Ian is a high school senior from Arlington, who started feeling tingling in his feet and legs in late August. That feeling quickly moved up his body, leaving him weak and then unable to move. His condition deteriorated so rapidly, he needed to be intubated and put on a ventilator at Inova Fairfax hospital.
He stayed there more than two months, most of the time in an induced coma while tests were done to figure out what was causing the paralysis.
Doctors believe an infection set off an immune response that caused
inflammation of the spinal cord. He was discharged from Inova in mid-November, but still needed rehabilitation.
The inpatient rehab unit at CHKD accepts a wide array of medically complex patients and can accept patients on ventilators. Many inpatient rehab centers do not have this capacity, so CHKD quickly surfaced as the place to go so Ian could start his intensive rehabilitation while still on the ventilator.
CHKD is the only inpatient rehab facility for pediatric patients in the state, and a multidisciplinary team helps patients recover from strokes, traumatic brain injuries, neuromuscular diseases, spinal cord injuries, and numerous other conditions. The FES bike is just one in an array of the latest biotechnical equipment in the unit, which cares for patients throughout Virginia and surrounding states. "At CHKD, our inpatient rehabilitation program combines the latest in technology with therapy and medications to help patients regain abilities and maximize their qualify of life," said Dr. Rianna Leazer, a pediatric hospitalist who is medical director of CHKD's inpatient rehab unit.

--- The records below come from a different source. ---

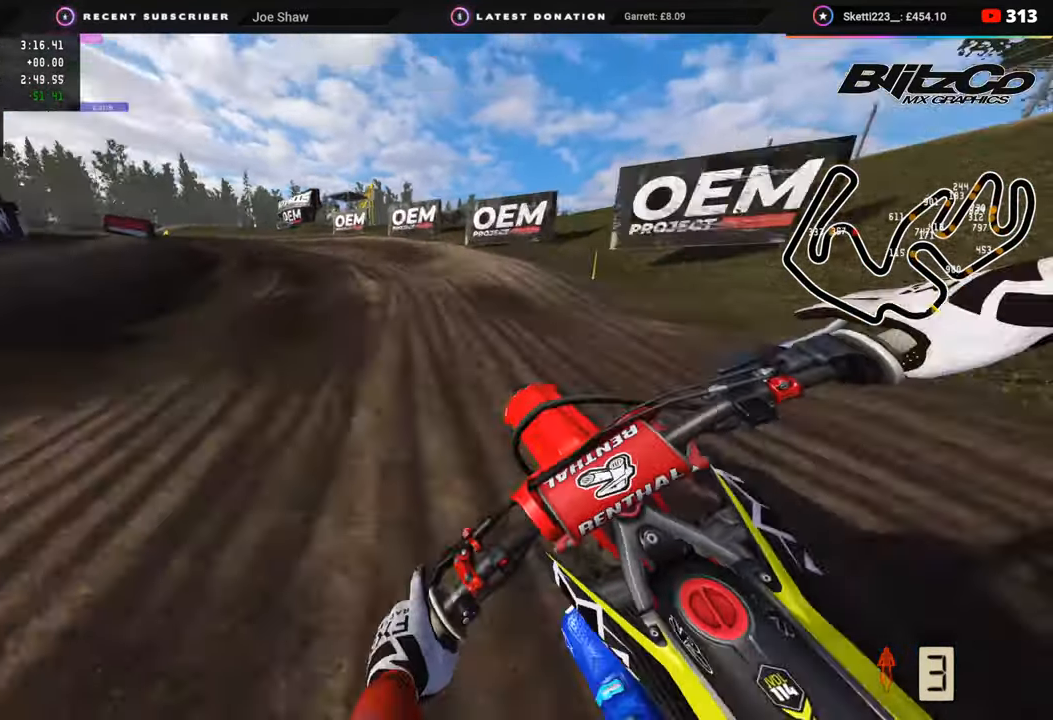
{"buttons": [], "left_stick": "down-left", "right_stick": "down", "events": [[50, "R2", "down"], [83, "right_stick", "down-left"], [200, "R2", "up"], [333, "R2", "down"], [400, "right_stick", "down"], [467, "R2", "up"]]}
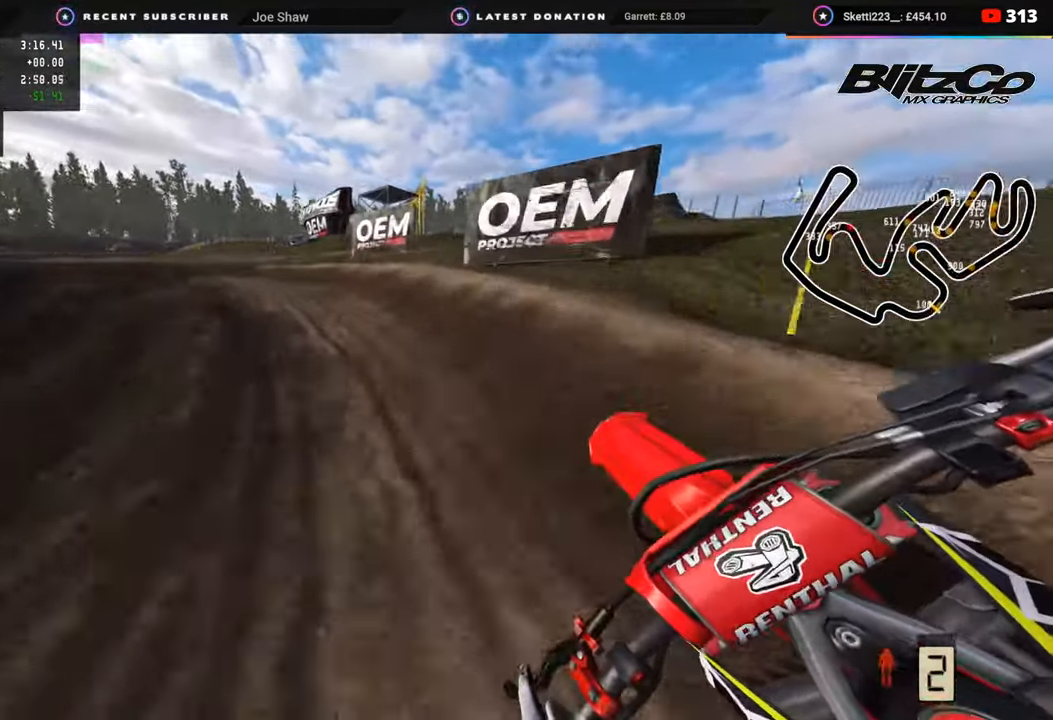
{"buttons": ["R2", "R3"], "left_stick": "down-left", "right_stick": "center", "events": [[33, "R3", "down"], [33, "right_stick", "center"], [100, "R2", "down"], [250, "R2", "up"], [350, "R2", "down"]]}
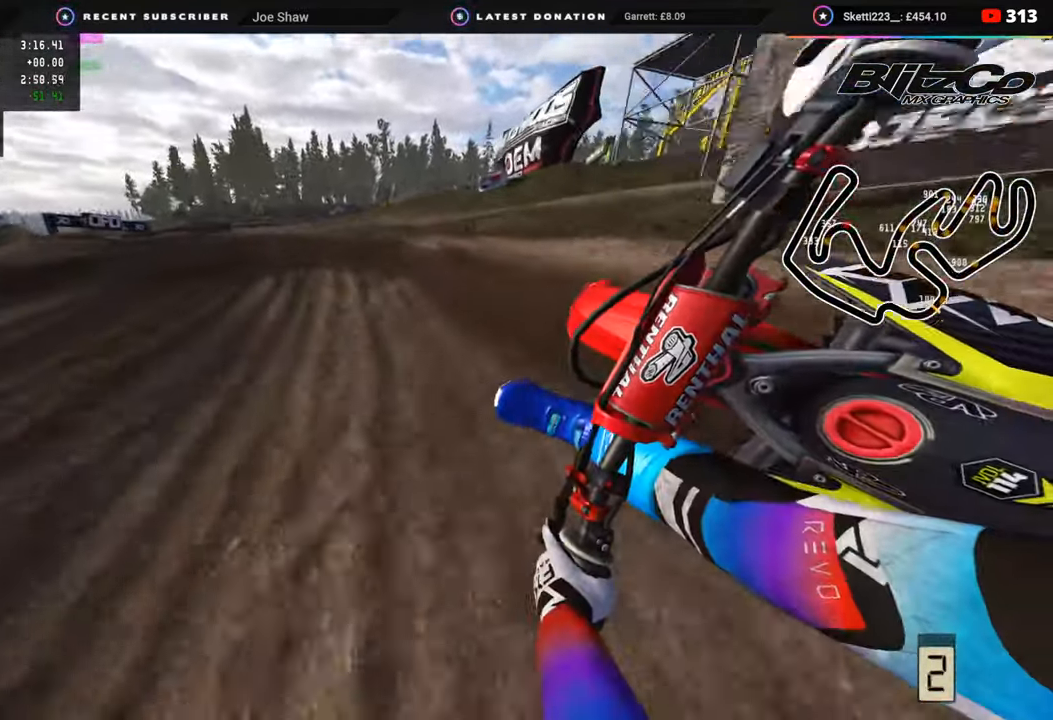
{"buttons": ["R2", "R3"], "left_stick": "down-left", "right_stick": "center", "events": []}
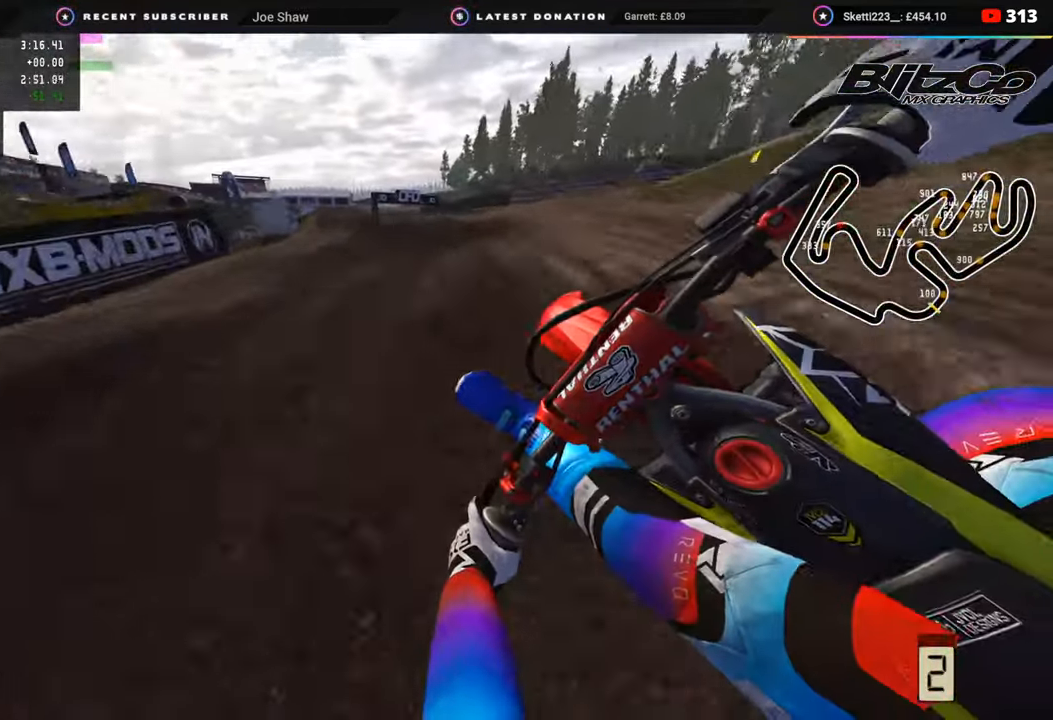
{"buttons": ["R2"], "left_stick": "down", "right_stick": "center", "events": [[167, "left_stick", "down"], [283, "R3", "up"]]}
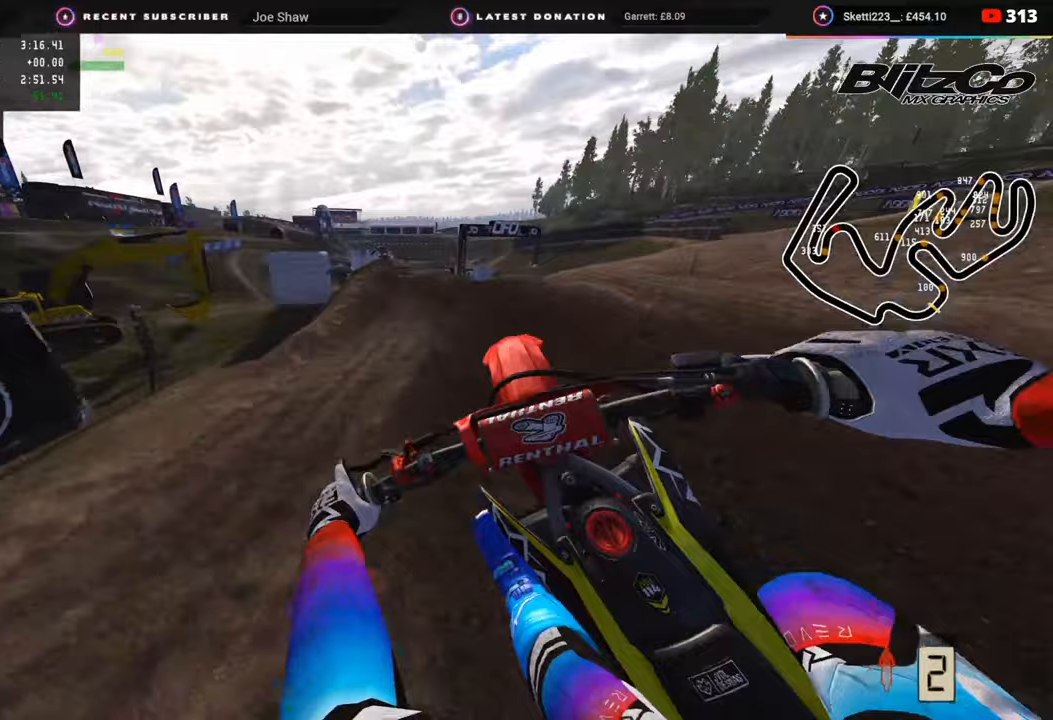
{"buttons": ["R3"], "left_stick": "down-left", "right_stick": "down", "events": [[83, "left_stick", "down-left"], [83, "right_stick", "down"], [100, "R2", "up"], [317, "R3", "down"]]}
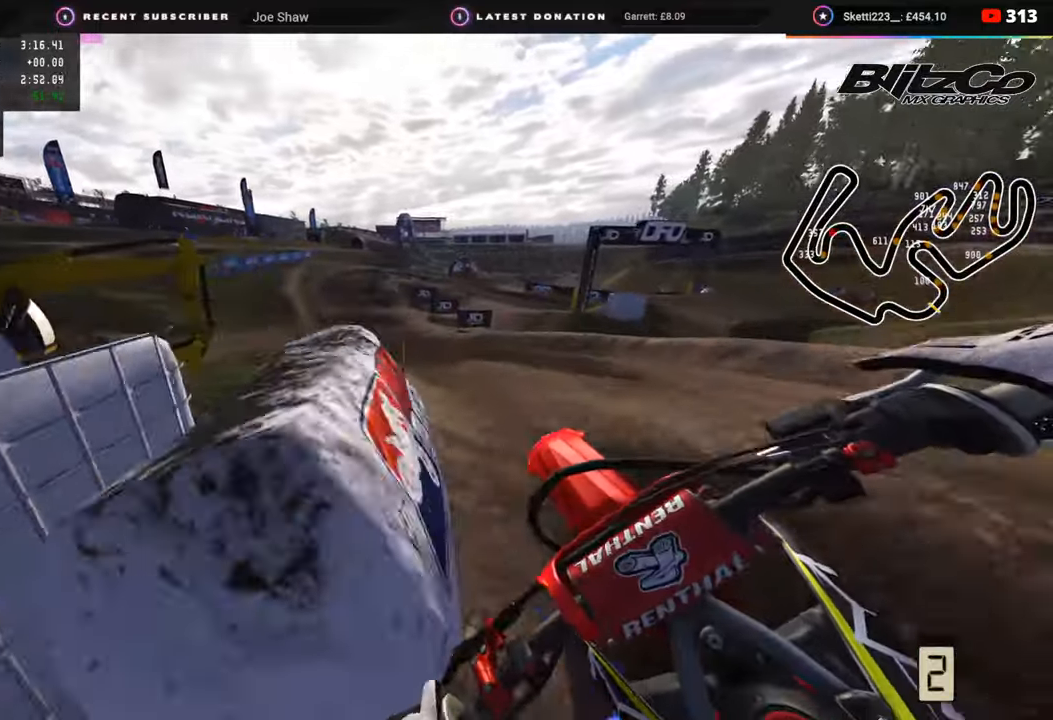
{"buttons": ["R2"], "left_stick": "right", "right_stick": "up-right", "events": [[133, "R2", "down"], [217, "left_stick", "center"], [250, "R3", "up"], [283, "right_stick", "right"], [317, "left_stick", "right"], [400, "right_stick", "up-right"]]}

Therapists, doctors, and other healthcare providers have worked together to wean Ian off the vent and help him regain motion and strength.
“I’m able to hold myself up, I’m very much more of a person, working my core, getting more rotation. A lot of rehab is not just regaining function but working with what you have.”
He gives the therapy bike high marks, and his therapists are looking into options for him to have one for home use. “It seems like I notice more immediate improvement in stability after I use it.”